### Sayfa alıntısı
※

Emsal Mahkeme Kararı İstanbul Bölge Adliye Mahkemesi 12. Hukuk Dairesi 2017/329 E. 2018/2 K. 04.01.2018 T.

Görüntülediğiniz mahkeme kararı kesinleşmiş bir karardır.

T.C.
İSTANBUL
BÖLGE ADLİYE MAHKEMESİ
12. HUKUK DAİRESİ

DOSYA NO : 2017/329
KARAR NO : 2018/2

T Ü R K M İ L L E T İ A D I N A
İ S T İ N A F K A R A R I
İNCELENEN KARARIN
MAHKEMESİ : İSTANBUL 9. ASLİYE TİCARET MAHKEMESİ
TARİHİ : 06/10/2016
NUMARASI : 2014/487 Esas 2016/512 Karar
DAVA :Tazminat (Yönetim Kurulu Üyelerinin Sorumluluğundan Kaynaklanan )
İSTİNAF KARAR TARİHİ: 04/01/2018
KARAR YAZIM TARİHİ : 05/02/2018

Taraflar arasında görülen dava neticesinde ilk derece mahkemesince davanın reddine ilişkin verilen hükmün davacı vekilince istinaf edilmesi üzerine düzenlenen rapor ve dosya kapsamı incelenip gereği görüşülüp düşünüldü;
DAVA : Davacı vekili, muris …’nin 12/05/2007 tarihinde vefat ettiğini, terekesinin İst.13.Sulh Hukuk Mahkemesi’nin 2012/28 tereke dosyasında 22/06/2012 tarihinde verilen karar gereği müvekkili Av. … tarafından yönetildiğini, murisin Bursa’da faaliyet gösteren… A.Ş. De 492.000 hissesinin sahibi olduğunu, tereke dosyasından verilen yetki ile şirketin temsil edildiğini, İstanbul 13.Sulh Hukuk Mahkemesi’nin tereke dosyasında yaptırılan bilirkişi incelemesi sonucunda 15/08/2013 tarihli raporda; .. A.Ş.’nin iyi yönetilmemesi sebebiyle 2008 yılında 211.688,06 TL, 2009 yılında 264.596,56 TL ve 2012 yılında 1.259.535,85-TL zarar ettiğinin belirlendiğini, TTK 550.maddesi uyarınca şirketin zararda olduğu, görevli olan yönetim kurulu üyelerine karşı bu davanın açılması konusunda tereke mahkemesince müvekkiline yetki verildiğini, davalıların sorumlu tutulacağı zarar bilinemediğinden HMK 107.maddesi uyarınca fazlaya ilişkin haklar saklı kalmak üzere 100.000- TL lik maddi tazminatın kusurlarıyla İpsan Teks. San. A.Ş.’nin 2007 yılından beri zarar etmesine sebep olan YK üyelerinden zarar tarihinden itibaren işleyen reeskont faizi ile birlikte müştereken ve müteselsilen tahsiline karar verilmesini talep etmiştir.

※

### Veri kümesinden parçalar
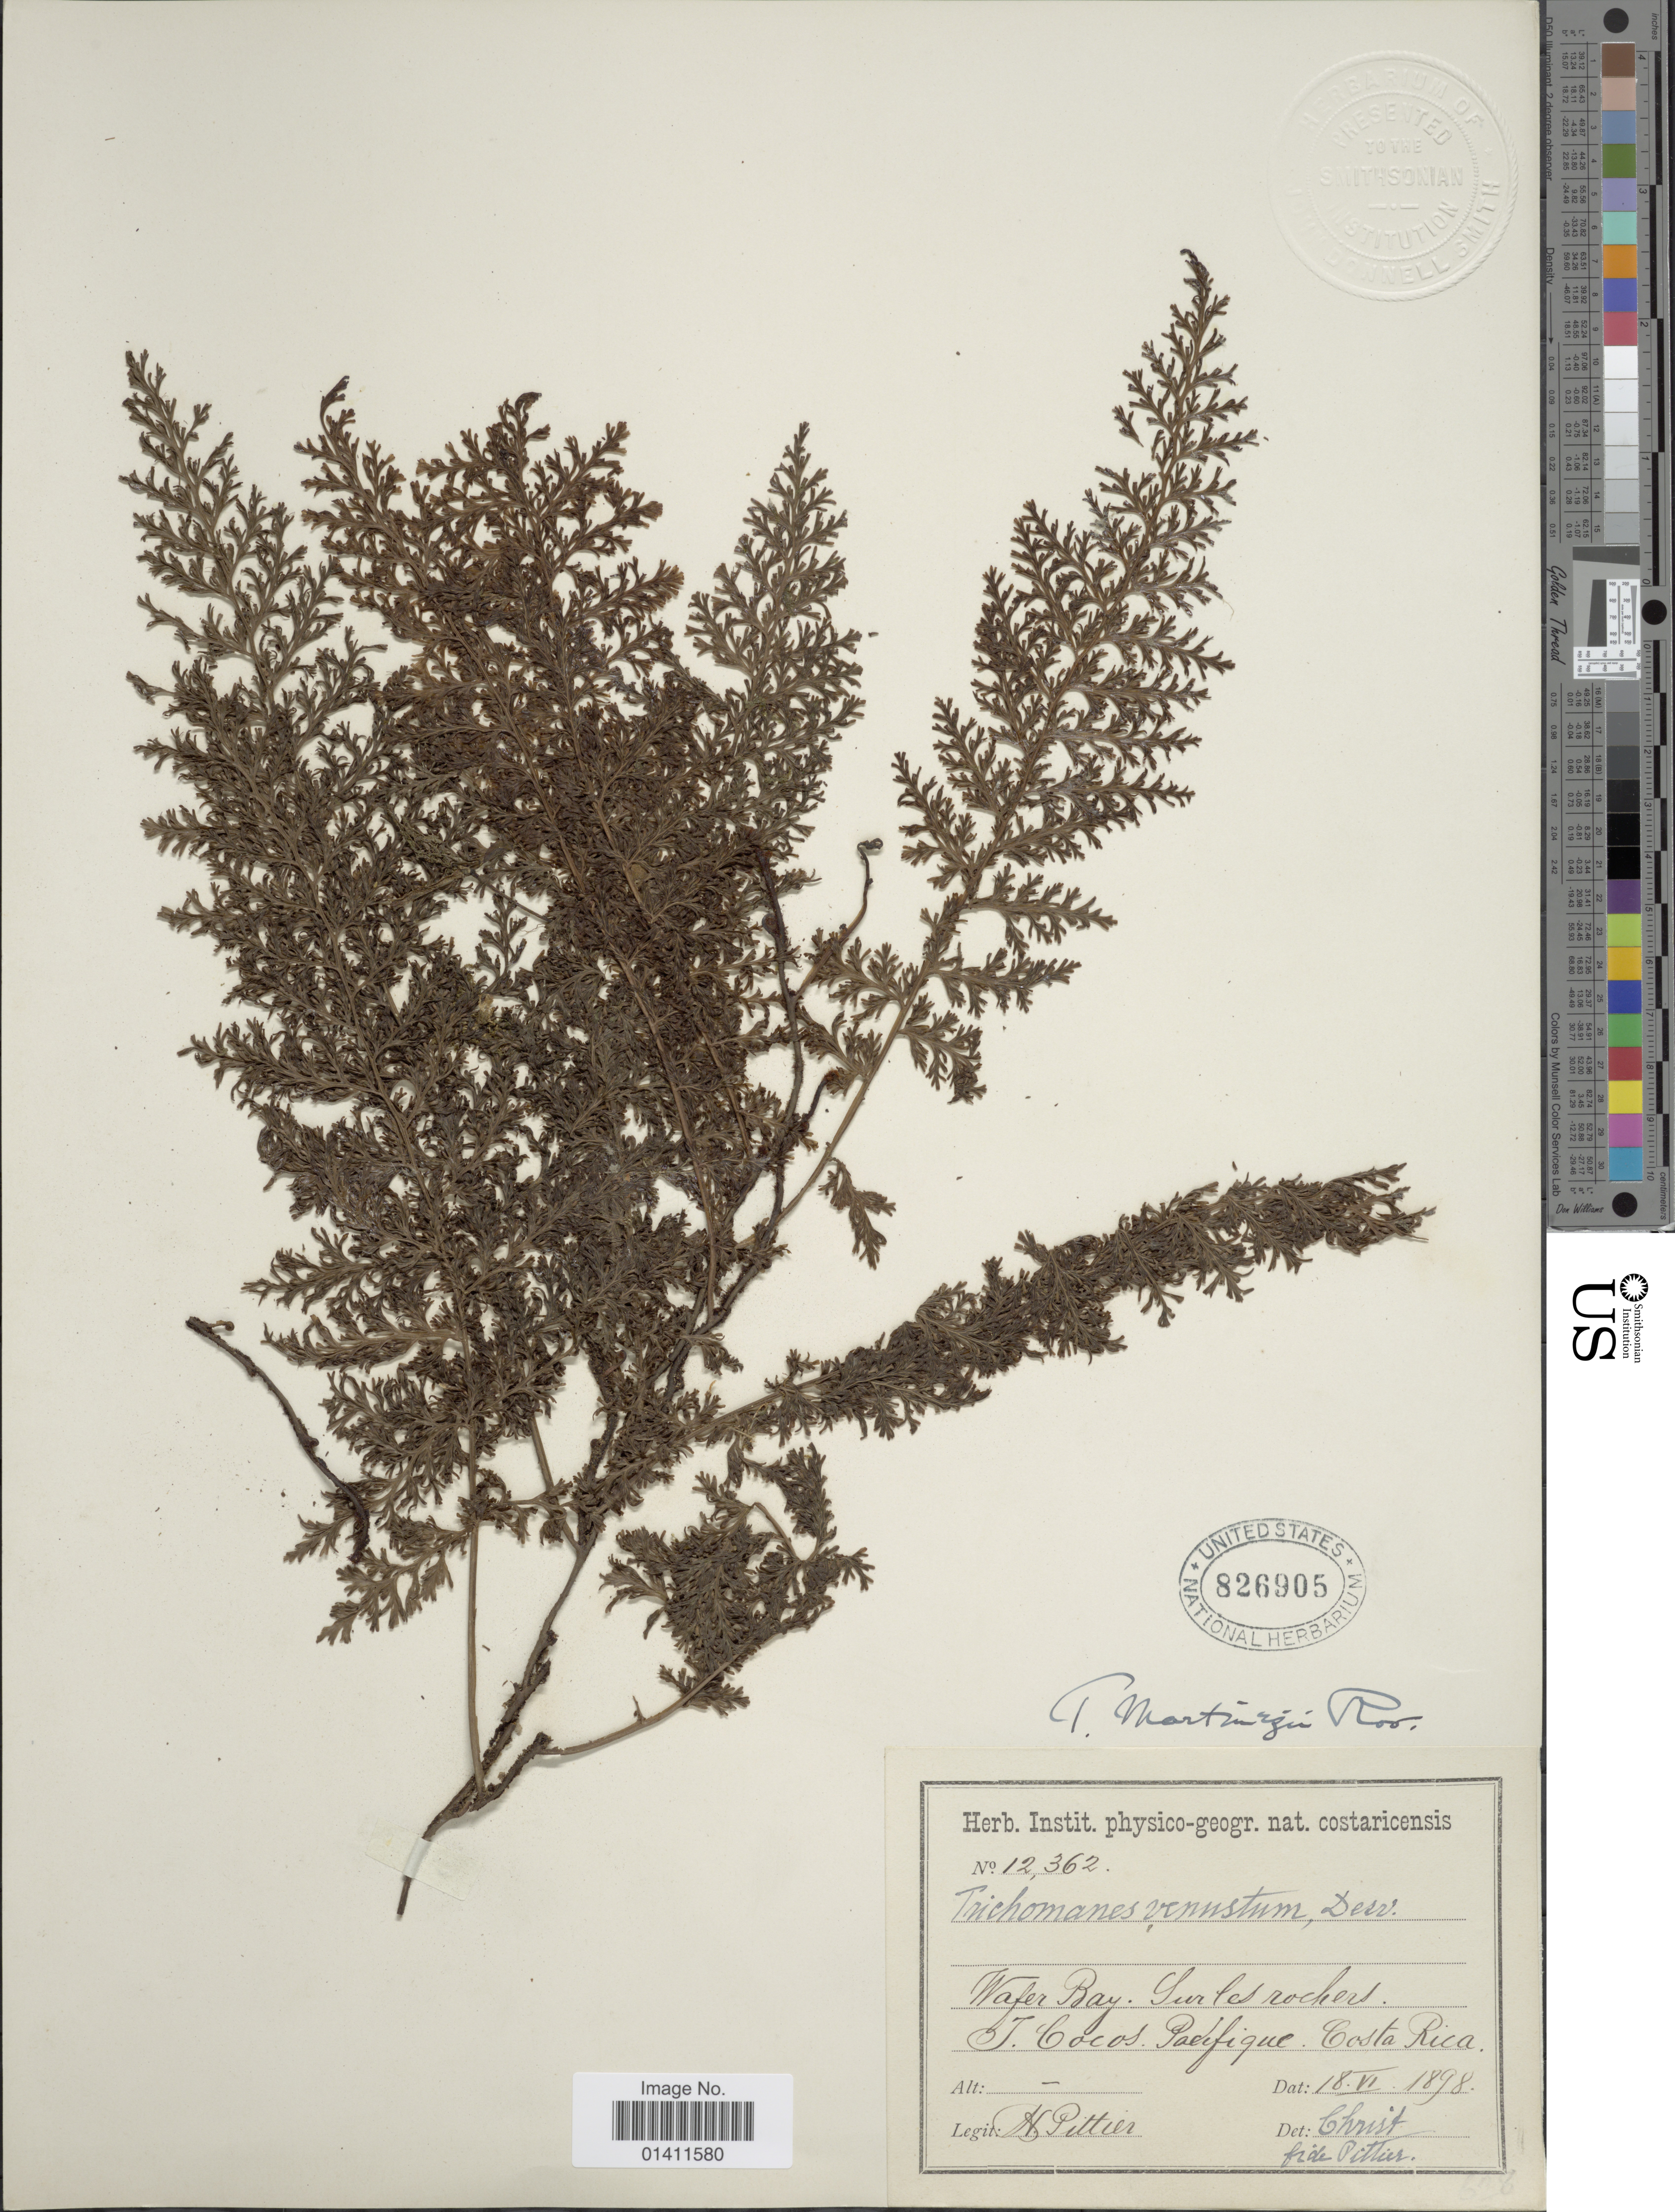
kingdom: Plantae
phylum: Tracheophyta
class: Polypodiopsida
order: Hymenophyllales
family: Hymenophyllaceae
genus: Vandenboschia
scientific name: Vandenboschia collariata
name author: (Bosch) Ebihara & K. Iwats.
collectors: H. F. Pittier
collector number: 12362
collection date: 1898-06-18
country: Costa Rica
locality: Wafer Bay. Sur les rochers. I. Cocos. Pacifique.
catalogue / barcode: US 826905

※

### Yapılacak iş
Mahkeme kararında "DOSYA NO : 2017/329" sözlerinden başlayıp "Sorumluluğundan Kaynaklanan )" sözlerine kadar, bu sözler de dahil olmak üzere, olan kısmı hiçbir şeyi değiştirmeden yazıya geçir.

### Alıştırma çıktısı
DOSYA NO : 2017/329
KARAR NO : 2018/2

T Ü R K M İ L L E T İ A D I N A
İ S T İ N A F K A R A R I
İNCELENEN KARARIN
MAHKEMESİ : İSTANBUL 9. ASLİYE TİCARET MAHKEMESİ
TARİHİ : 06/10/2016
NUMARASI : 2014/487 Esas 2016/512 Karar
DAVA :Tazminat (Yönetim Kurulu Üyelerinin Sorumluluğundan Kaynaklanan )